COLUMN Een misverstand: overblijven hoeft niet meer

'Overblijven hoeft niet meer', zo luidt de kop van een artikel  in de NRC (23/1/2018). Het is gewoon geworden dat moeders ook buitenshuis werken en daarom is het gewoon geworden dat kinderen tussen de middag niet naar huis gaan, zo schrijft Mirjam Remie.

Scholen hebben hun schooltijden inmiddels aangepast aan de nieuwe verhoudingen. Nog maar 41 procent van de scholen heeft een traditioneel rooster met ruimte om tussen de middag naar huis te gaan; 14 procent van de scholen heeft vijf dagen per week een rooster tot twee uur of half drie met een lunchpauze op school; een derde van de scholen gaat vier dagen per week tot ongeveer kwart voor drie naar school, heeft een lunchpauze op school, en heeft woensdagmiddag vrij.

Maar valt uit die nieuwe roosters af te leiden, dat overblijven niet meer hoeft? Ook kinderen die om half negen met school beginnen en om twee uur weer klaar zijn, hebben net als andere mensen een lunchpauze nodig, om iets te eten en te drinken, om te rennen en even iets anders te doen.

Misschien krijgen ze in die nieuwe roosters daartoe de gelegenheid, maar uit het artikel wordt dat niet duidelijk. Hoe die pauze geregeld is, wat de kinderen doen, waar ze dat doen, wie er op ze let, wie de leiding heeft, en onder welke condities dat gebeurt – dat alles blijft onduidelijk.
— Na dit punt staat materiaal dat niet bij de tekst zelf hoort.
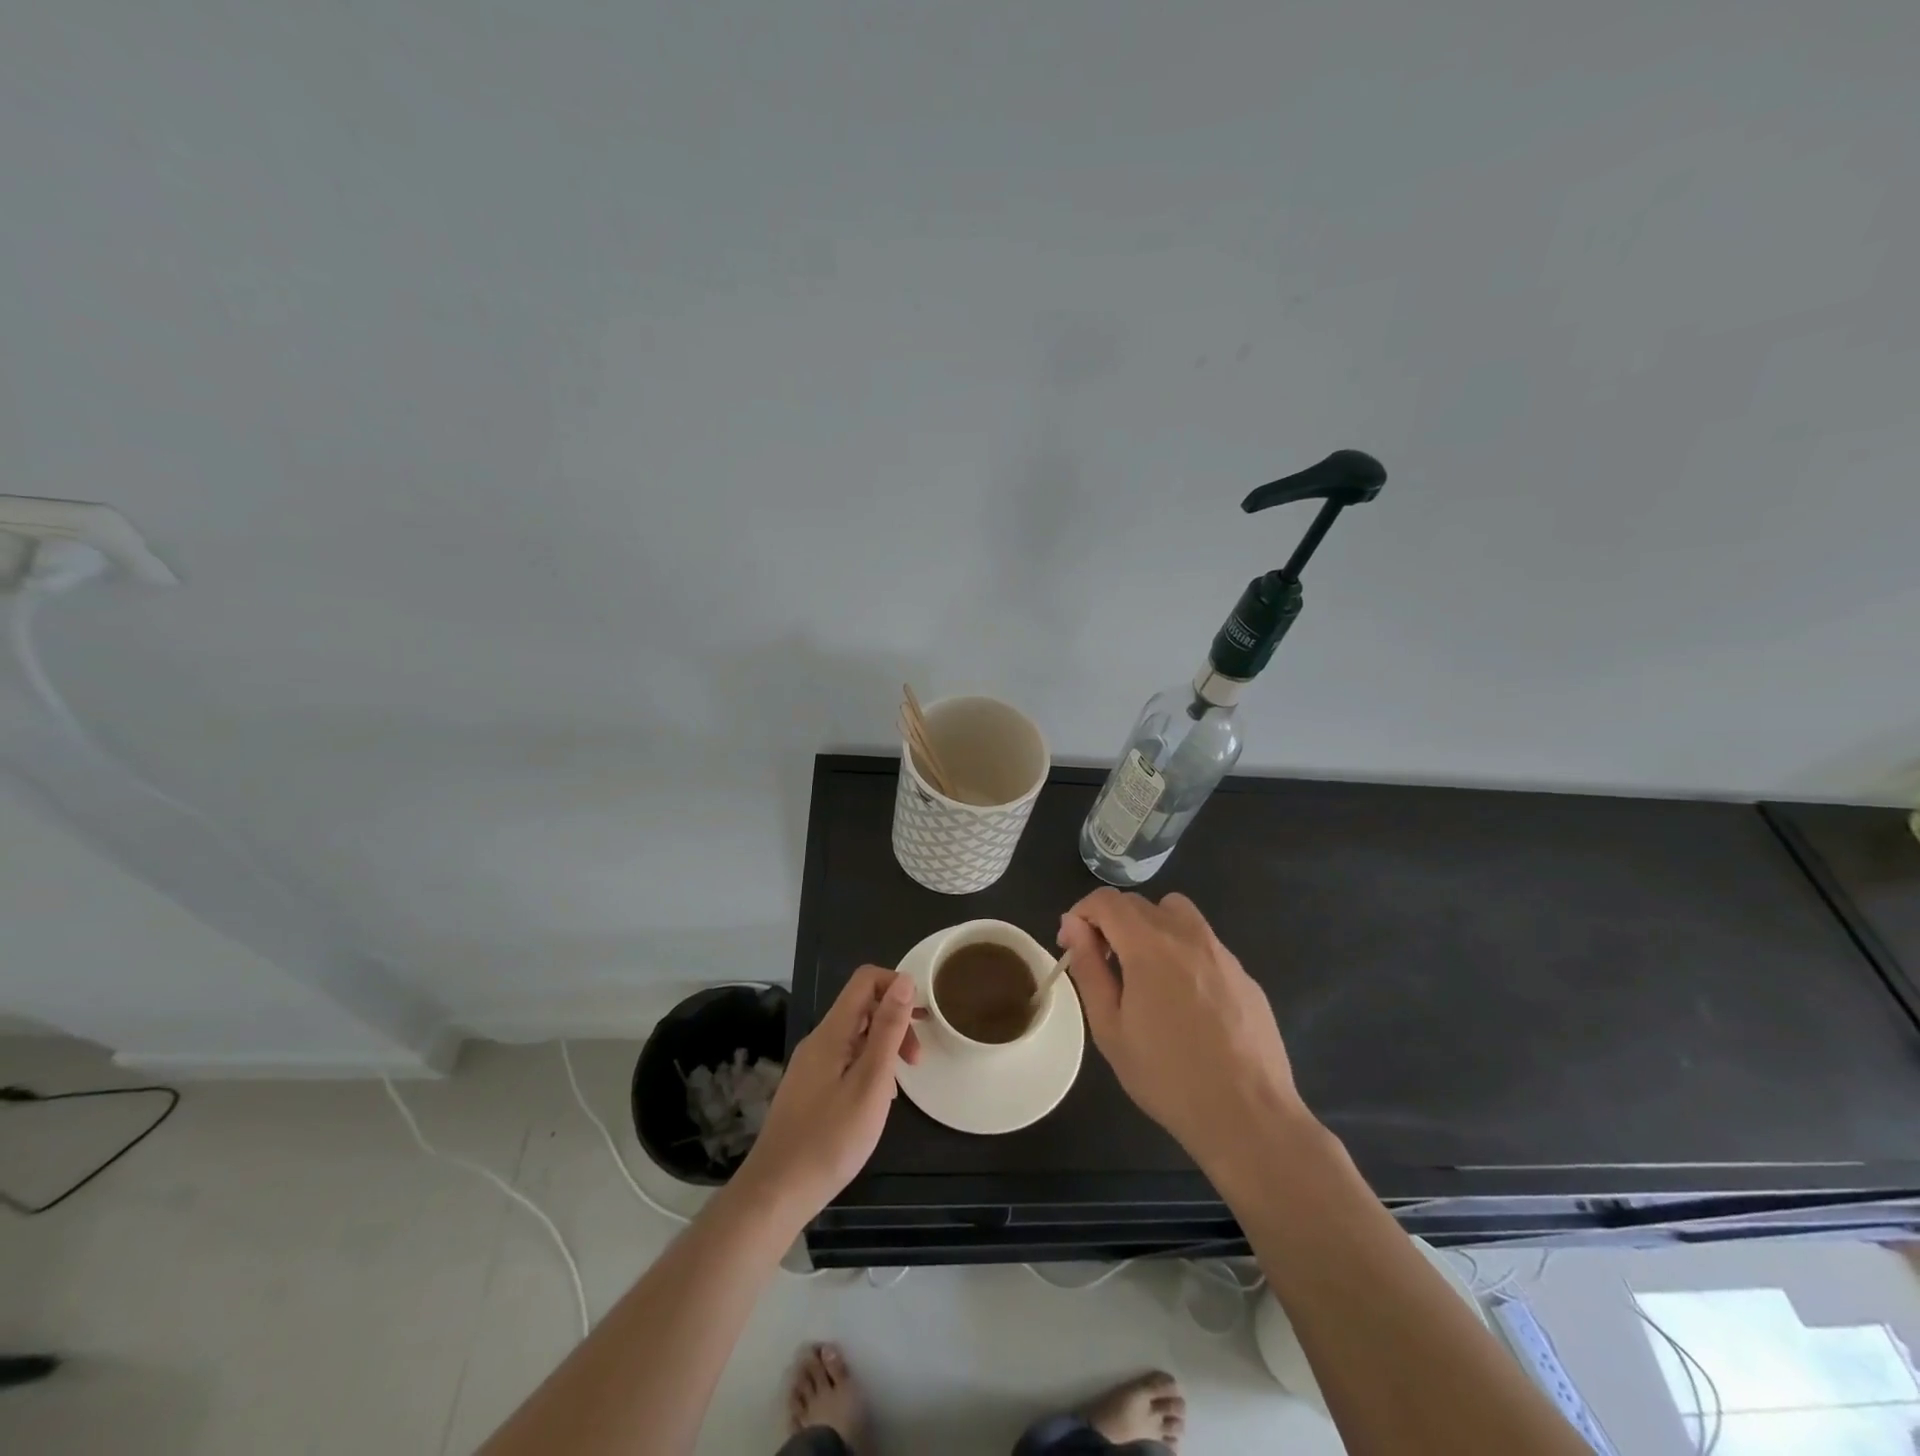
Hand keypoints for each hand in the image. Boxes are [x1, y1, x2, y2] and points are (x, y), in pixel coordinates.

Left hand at [739, 966, 920, 1218]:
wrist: (776, 1193)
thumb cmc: (831, 1139)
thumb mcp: (871, 1082)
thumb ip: (888, 1029)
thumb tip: (904, 980)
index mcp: (832, 1032)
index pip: (865, 980)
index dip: (897, 986)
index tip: (921, 1017)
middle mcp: (818, 1040)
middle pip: (863, 1006)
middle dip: (896, 1022)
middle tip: (917, 1060)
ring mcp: (811, 1065)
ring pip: (856, 1035)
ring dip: (884, 1048)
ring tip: (899, 1087)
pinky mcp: (810, 1088)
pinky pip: (845, 1060)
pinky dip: (868, 1068)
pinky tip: (876, 1101)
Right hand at [1059, 888, 1308, 1175]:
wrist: (1249, 1115)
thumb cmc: (1167, 1076)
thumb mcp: (1110, 1028)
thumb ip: (1089, 969)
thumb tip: (1074, 927)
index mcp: (1149, 945)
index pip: (1106, 900)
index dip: (1081, 914)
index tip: (1072, 945)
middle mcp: (1188, 935)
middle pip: (1139, 903)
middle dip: (1111, 922)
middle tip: (1102, 964)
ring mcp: (1222, 952)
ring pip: (1177, 913)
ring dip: (1150, 927)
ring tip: (1144, 972)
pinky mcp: (1244, 974)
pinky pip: (1204, 944)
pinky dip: (1183, 952)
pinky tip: (1185, 1001)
Het artikel gaat over tijden, over ouders en hun werk, maar voor kinderen en hun verzorgers bestaat een blinde vlek. Dat is exemplarisch voor de manier waarop over de lunchpauze op scholen wordt gedacht. School gaat over leren lezen, schrijven en rekenen, niet over iets alledaags als een broodje eten.
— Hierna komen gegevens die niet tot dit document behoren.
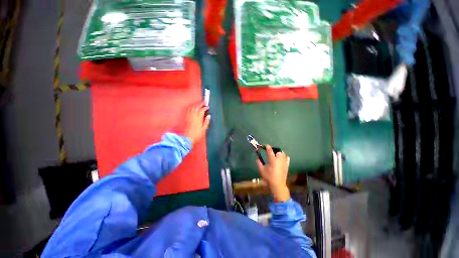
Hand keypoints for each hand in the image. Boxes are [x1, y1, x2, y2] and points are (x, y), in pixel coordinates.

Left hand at [184, 102, 209, 144]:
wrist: (188, 138)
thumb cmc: (197, 134)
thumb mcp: (204, 129)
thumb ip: (206, 122)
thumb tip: (208, 116)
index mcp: (198, 118)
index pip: (202, 110)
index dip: (205, 107)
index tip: (208, 107)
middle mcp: (193, 116)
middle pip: (197, 107)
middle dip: (201, 104)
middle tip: (205, 101)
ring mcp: (189, 117)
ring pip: (193, 108)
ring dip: (196, 105)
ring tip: (200, 104)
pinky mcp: (187, 118)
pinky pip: (189, 111)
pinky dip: (192, 108)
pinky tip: (193, 108)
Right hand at [256, 145, 290, 201]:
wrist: (277, 185)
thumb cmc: (268, 177)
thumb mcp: (261, 169)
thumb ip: (258, 162)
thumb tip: (257, 157)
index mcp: (272, 160)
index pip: (270, 150)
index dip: (267, 147)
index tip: (265, 146)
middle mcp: (279, 159)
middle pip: (278, 151)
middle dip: (274, 150)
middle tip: (270, 151)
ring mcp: (284, 162)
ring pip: (283, 154)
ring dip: (279, 153)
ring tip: (276, 155)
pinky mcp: (287, 166)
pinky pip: (287, 159)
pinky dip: (285, 157)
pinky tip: (282, 158)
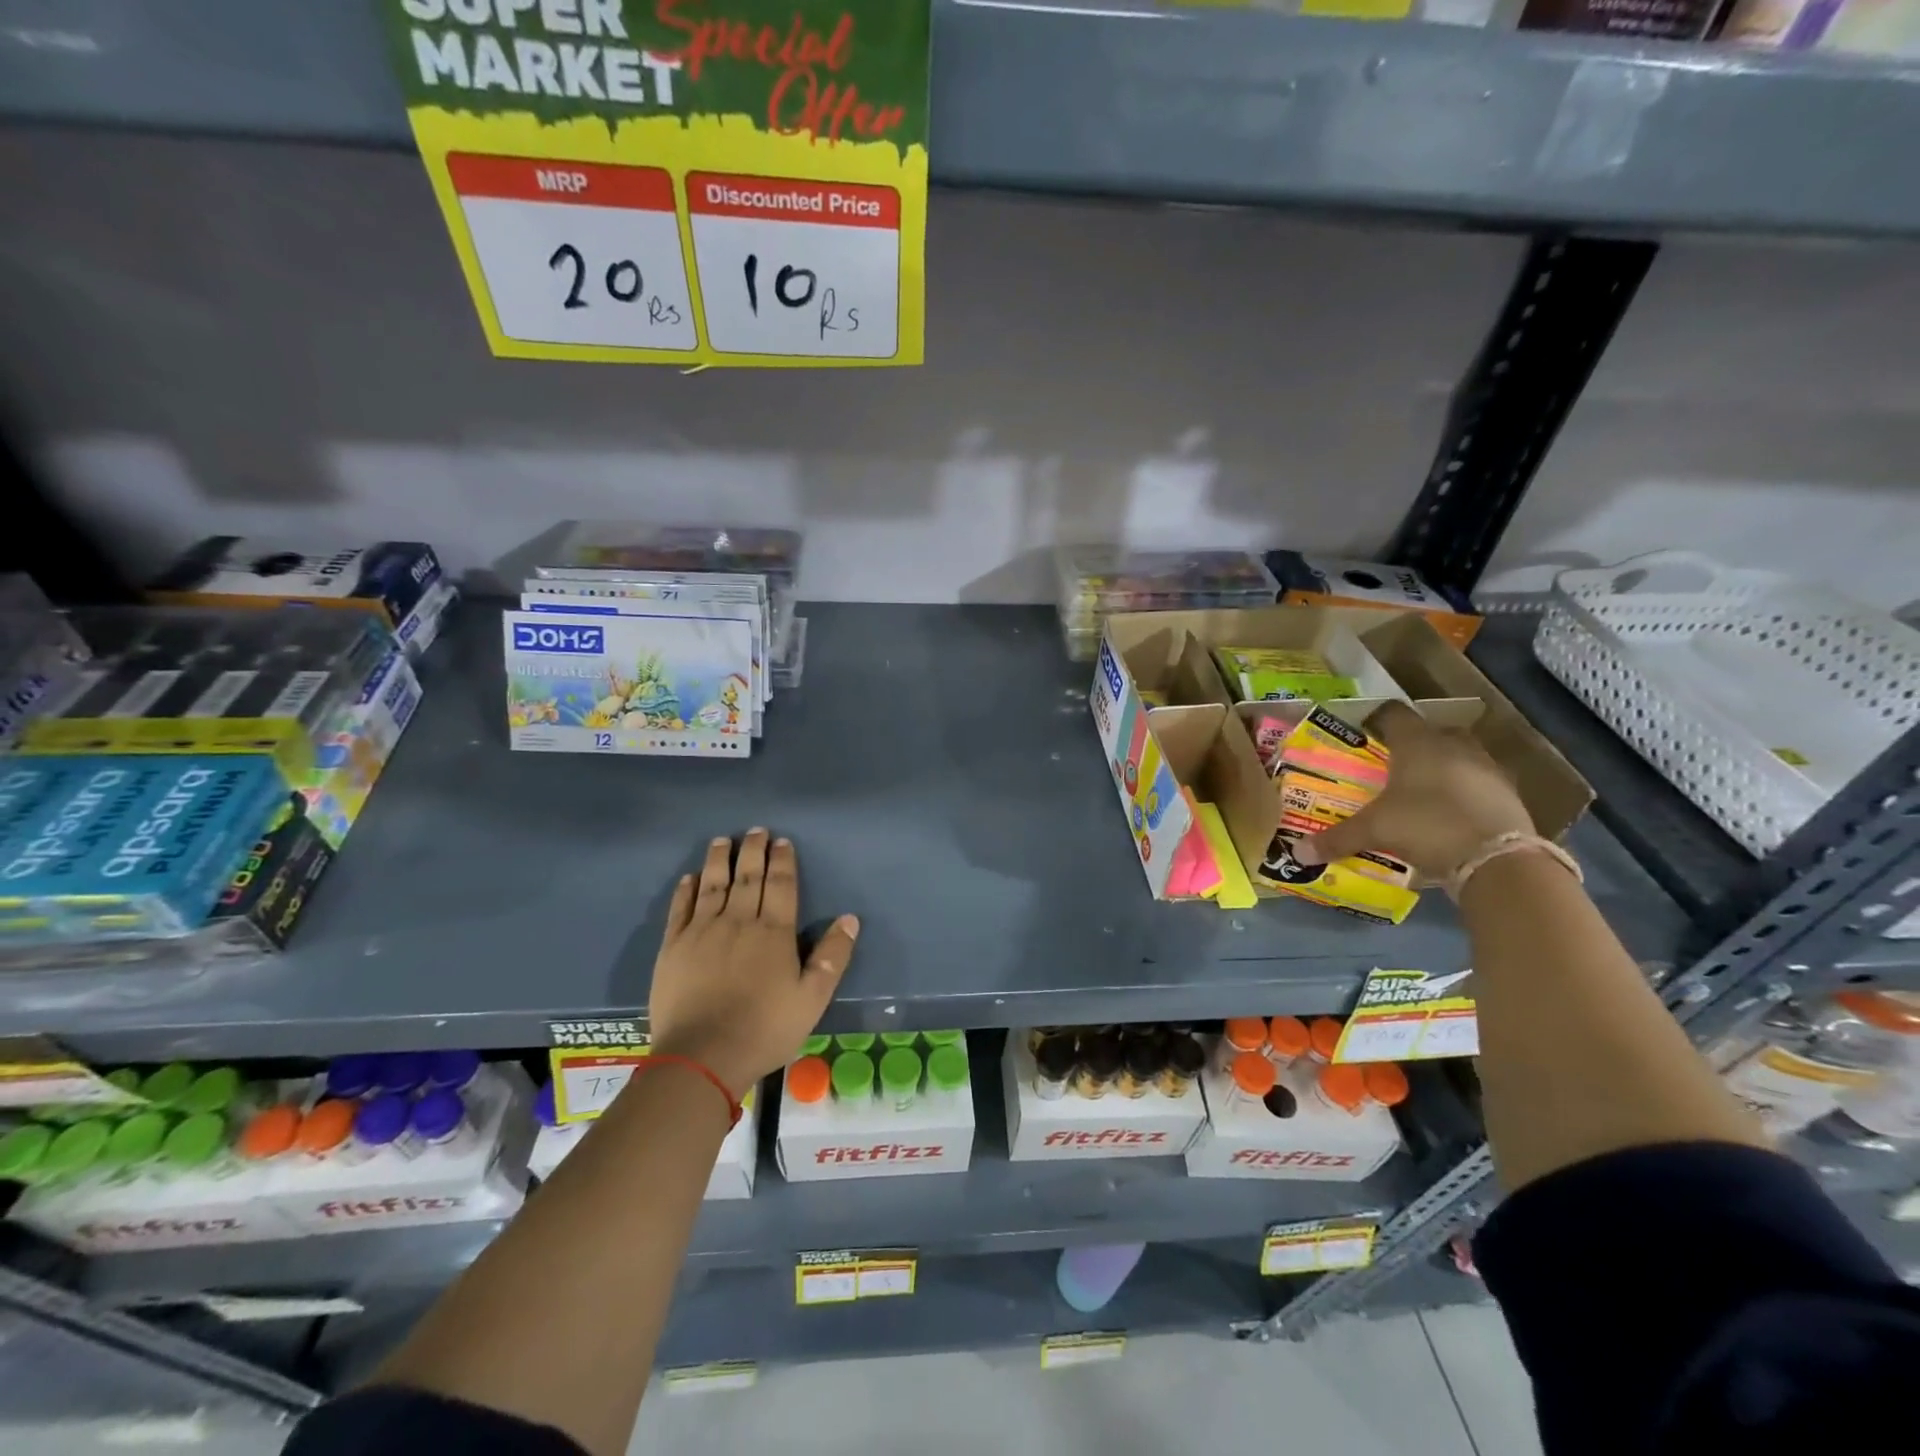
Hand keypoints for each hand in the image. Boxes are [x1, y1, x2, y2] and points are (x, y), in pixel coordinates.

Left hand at [647, 830, 858, 1099]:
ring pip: (713, 885)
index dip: (783, 861)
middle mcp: (738, 921)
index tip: (782, 841)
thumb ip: (832, 957)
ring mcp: (702, 932)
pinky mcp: (673, 947)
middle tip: (757, 830)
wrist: (701, 1057)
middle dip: (754, 851)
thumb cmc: (764, 1029)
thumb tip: (850, 918)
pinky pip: (681, 909)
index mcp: (774, 932)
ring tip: (724, 840)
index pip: (781, 885)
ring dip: (720, 860)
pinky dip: (686, 889)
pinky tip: (690, 877)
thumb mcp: (812, 999)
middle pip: (748, 877)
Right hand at [1292, 701, 1534, 880]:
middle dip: (1411, 746)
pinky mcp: (1509, 793)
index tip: (1361, 735)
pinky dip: (1463, 793)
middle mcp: (1453, 745)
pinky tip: (1448, 815)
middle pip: (1429, 733)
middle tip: (1389, 767)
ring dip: (1441, 769)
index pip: (1392, 713)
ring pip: (1458, 757)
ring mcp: (1487, 767)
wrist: (1498, 859)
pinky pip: (1478, 784)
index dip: (1375, 720)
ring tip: (1419, 793)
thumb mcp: (1374, 831)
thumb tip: (1298, 852)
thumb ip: (1337, 837)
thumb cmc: (1426, 825)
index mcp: (1417, 742)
Die manier van kijken heeft een lange traditie, zoals ik in Overgebleven werk. Kinderen tussen de middag op school (2005) heb beschreven. De overblijf is buiten het formele onderwijs ontstaan, als een verantwoordelijkheid van ouders. Eerst op kleine schaal en vrijwillig, inmiddels als universele voorziening, maar nooit helemaal geïntegreerd in de school. Het werk werd – en wordt -  vaak door informeel betaalde vrijwilligers gedaan, door 'overblijfouders', maar die zijn steeds moeilijker te krijgen, zo zegt een directeur van een basisschool.

De verantwoordelijkheid ligt inmiddels bij de scholen en die gaan daar heel verschillend mee om, meer en minder succesvol. Maar in veel scholen en zeker in de schoolgebouwen zijn de karakteristieken van die eerste informele voorziening nooit helemaal verdwenen, vaak met negatieve effecten.

Toch is overblijven nooit een belangrijk politiek issue geworden. Qua tijdsbestek, gebouwen, voorzieningen en verzorgers is overblijven nooit echt geïntegreerd in het onderwijs. De tijden zijn inmiddels beter aan werkende ouders aangepast, maar de titel van Ria Meijvogel's dissertatie, Geen kruimels tussen de boeken (1991) gaat nog steeds op. En nog steeds zijn er 'overblijfouders' werkzaam met arbeidscondities en met een betaling die doen denken aan die van informeel werkende schoonmakers.

Misschien is het een idee om in de slipstream van de acties in het basisonderwijs ook aandacht te besteden aan de manier waarop het overblijven is georganiseerd en vooral aan de positie van de verzorgers die dit onderschatte werk doen. Een rustige pauze is voor iedereen beter - voor de kinderen, voor degenen die op hen letten én voor de leerkrachten die daarna weer les gaan geven.

Rineke van Daalen is socioloog aan de Universiteit van Amsterdam en columnist van www.socialevraagstukken.nl.